TRABALHO A REALIZAR>
Transcreva sem alterações a passagem do texto sobre a tolerância entre "Que graça tem" e "mundo da intolerância.", inclusive.

Revista Philomatica

sábado, 17 de março de 2018

Que graça tem a tolerância?


Parece-me, nenhuma! À primeira vista, a resposta ao título parece surpreender, afinal, na Era do Caos em que vivemos, é incontestável a militância em favor dos direitos humanos, ainda que em muitos aspectos tenhamos caminhado para trás. Hoje, para reivindicarmos alguma tolerância, sufocamo-nos em rótulos e fobias. Não bastassem os preconceitos raciais e sexuais, compartimentamos as variantes, e incitamos a militância, acreditando assim salvar o mundo da intolerância.
Para cada rótulo, seja ele racismo, homofobia, gordofobia, machismo, misoginia, misandria, sexismo, antissemitismo, misantropia, etnocentrismo, xenofobia, etc etc etc há uma antinomia propalada pela militância, lamentavelmente, por meio de discursos líquidos. Ocorre que o excesso de rótulos mais atrapalha que ajuda, isso porque os usuários se perdem na defesa de uma causa específica, relativizando as demais. Ao fazê-lo, na maioria das vezes apropriam-se das armas e métodos do opressor e/ou preconceituoso racista, capitalista, facista ista ista (sonoro isso, as pessoas adoram)!
Nas redes sociais a intolerância pulula, e não raro vem embalada em frascos diminutos contendo pequenos textos denunciatórios e opiniões disseminadas em comentários a reportagens ditas politicamente incorretas. Ao contestar o não politicamente correto, o internauta escorrega, divide o prato com o intolerante e janta do mesmo ódio. Satisfeito, não se dá conta de que sequer conseguiu disfarçar o ódio que habita sob sua epiderme.

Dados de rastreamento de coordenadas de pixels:
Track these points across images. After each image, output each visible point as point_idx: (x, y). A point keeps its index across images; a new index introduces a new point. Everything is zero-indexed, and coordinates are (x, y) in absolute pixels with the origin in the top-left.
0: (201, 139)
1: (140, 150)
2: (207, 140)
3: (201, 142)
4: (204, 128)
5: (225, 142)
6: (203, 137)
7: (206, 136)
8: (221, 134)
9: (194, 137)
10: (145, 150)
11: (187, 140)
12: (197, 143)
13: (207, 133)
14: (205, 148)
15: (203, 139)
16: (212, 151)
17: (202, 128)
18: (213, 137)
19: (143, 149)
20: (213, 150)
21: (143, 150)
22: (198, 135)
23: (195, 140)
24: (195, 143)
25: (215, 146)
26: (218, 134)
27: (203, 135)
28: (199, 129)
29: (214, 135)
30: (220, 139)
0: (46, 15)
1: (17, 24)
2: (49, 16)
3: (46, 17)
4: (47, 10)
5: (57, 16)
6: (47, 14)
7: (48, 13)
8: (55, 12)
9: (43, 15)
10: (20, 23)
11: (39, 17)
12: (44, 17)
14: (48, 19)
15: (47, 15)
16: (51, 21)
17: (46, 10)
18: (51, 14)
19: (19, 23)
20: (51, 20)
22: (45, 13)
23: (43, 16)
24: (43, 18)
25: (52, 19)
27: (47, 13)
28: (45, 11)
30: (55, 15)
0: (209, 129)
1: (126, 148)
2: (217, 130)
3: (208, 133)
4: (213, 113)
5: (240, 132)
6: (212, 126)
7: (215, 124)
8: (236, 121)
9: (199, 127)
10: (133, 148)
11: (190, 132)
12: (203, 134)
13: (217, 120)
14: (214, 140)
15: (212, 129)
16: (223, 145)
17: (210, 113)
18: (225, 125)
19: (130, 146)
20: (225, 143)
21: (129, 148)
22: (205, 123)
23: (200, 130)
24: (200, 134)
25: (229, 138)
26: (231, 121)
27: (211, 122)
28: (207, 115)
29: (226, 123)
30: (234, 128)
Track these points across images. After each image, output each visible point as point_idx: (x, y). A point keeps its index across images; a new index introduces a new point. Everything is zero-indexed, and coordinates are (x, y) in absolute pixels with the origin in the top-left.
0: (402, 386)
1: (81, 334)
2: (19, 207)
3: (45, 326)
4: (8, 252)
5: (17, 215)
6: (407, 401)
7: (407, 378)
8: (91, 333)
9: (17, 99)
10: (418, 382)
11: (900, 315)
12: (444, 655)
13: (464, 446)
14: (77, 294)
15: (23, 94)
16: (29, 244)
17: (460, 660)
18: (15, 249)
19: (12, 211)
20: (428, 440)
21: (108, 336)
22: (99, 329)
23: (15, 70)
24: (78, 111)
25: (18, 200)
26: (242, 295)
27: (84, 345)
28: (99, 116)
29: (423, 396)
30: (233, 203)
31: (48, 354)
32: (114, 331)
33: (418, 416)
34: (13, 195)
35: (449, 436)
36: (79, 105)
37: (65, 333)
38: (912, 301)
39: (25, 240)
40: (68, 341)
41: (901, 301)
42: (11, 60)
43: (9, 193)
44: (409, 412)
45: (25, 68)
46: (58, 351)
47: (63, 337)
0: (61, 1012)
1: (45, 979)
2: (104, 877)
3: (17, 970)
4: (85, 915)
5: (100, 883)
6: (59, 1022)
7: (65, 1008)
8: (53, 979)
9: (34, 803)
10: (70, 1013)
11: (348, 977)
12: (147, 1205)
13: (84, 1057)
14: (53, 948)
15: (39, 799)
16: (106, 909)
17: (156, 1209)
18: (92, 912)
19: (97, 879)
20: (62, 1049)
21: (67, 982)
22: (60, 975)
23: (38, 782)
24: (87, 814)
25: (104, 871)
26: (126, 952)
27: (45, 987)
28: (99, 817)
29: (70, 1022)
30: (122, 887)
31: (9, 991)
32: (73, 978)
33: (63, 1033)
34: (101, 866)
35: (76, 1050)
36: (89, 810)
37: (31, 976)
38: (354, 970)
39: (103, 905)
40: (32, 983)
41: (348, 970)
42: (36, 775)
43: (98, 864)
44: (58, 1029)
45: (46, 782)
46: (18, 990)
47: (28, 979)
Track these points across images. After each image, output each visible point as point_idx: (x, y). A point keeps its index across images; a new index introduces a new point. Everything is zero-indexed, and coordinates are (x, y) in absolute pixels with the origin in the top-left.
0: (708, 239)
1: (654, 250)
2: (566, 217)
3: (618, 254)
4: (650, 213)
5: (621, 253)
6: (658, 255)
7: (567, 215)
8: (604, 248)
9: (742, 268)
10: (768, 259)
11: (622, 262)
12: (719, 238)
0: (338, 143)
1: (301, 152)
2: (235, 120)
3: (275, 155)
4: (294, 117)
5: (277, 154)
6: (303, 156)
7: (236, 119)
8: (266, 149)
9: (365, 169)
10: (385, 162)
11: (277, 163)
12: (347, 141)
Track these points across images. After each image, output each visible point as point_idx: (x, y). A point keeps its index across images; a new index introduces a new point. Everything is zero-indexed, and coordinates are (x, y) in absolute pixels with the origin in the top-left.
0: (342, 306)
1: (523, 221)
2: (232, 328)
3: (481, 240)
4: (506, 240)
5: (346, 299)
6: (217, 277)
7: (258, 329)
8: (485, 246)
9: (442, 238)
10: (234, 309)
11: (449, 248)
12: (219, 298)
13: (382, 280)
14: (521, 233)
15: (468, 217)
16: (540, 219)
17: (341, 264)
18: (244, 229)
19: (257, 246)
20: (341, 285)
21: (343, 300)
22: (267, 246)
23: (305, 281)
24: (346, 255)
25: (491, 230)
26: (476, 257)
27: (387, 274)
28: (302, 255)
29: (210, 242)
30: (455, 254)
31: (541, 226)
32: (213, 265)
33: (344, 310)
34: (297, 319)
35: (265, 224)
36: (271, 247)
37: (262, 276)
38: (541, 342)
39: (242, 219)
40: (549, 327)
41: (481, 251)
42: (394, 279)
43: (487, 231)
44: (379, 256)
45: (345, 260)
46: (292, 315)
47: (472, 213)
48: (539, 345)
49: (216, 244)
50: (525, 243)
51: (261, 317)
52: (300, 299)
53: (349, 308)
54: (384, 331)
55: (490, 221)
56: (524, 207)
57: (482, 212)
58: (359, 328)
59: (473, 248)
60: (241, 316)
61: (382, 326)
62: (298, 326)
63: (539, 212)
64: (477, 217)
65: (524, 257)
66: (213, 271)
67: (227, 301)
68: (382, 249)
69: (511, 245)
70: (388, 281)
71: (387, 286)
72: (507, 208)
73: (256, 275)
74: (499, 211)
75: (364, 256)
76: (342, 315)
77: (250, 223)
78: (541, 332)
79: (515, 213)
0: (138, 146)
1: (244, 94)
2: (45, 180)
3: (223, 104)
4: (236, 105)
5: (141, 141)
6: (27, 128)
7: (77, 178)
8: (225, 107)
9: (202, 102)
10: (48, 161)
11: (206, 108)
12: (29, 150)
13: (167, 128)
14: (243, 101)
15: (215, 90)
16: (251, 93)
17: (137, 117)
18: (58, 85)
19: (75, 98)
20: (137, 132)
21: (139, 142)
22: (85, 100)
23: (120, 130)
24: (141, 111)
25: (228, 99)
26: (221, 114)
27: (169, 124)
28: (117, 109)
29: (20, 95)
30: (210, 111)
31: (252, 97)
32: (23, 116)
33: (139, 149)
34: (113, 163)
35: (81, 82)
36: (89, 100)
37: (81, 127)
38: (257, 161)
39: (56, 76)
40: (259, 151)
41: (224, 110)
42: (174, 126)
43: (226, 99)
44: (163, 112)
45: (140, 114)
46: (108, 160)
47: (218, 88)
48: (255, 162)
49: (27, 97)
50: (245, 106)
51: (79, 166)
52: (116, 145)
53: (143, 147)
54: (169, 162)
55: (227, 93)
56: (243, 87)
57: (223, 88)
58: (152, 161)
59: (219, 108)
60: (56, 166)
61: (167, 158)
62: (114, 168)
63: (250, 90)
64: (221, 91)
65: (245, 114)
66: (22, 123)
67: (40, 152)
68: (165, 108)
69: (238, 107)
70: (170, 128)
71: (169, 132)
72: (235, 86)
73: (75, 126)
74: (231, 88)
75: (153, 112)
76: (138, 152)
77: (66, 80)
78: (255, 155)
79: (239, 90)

RESOLUÇÃO DA TAREFA>
Que graça tem a tolerância?


Parece-me, nenhuma! À primeira vista, a resposta ao título parece surpreender, afinal, na Era do Caos em que vivemos, é incontestável a militância em favor dos direitos humanos, ainda que em muitos aspectos tenhamos caminhado para trás. Hoje, para reivindicarmos alguma tolerância, sufocamo-nos em rótulos e fobias. Não bastassem os preconceitos raciais e sexuais, compartimentamos as variantes, e incitamos a militância, acreditando assim salvar o mundo da intolerância.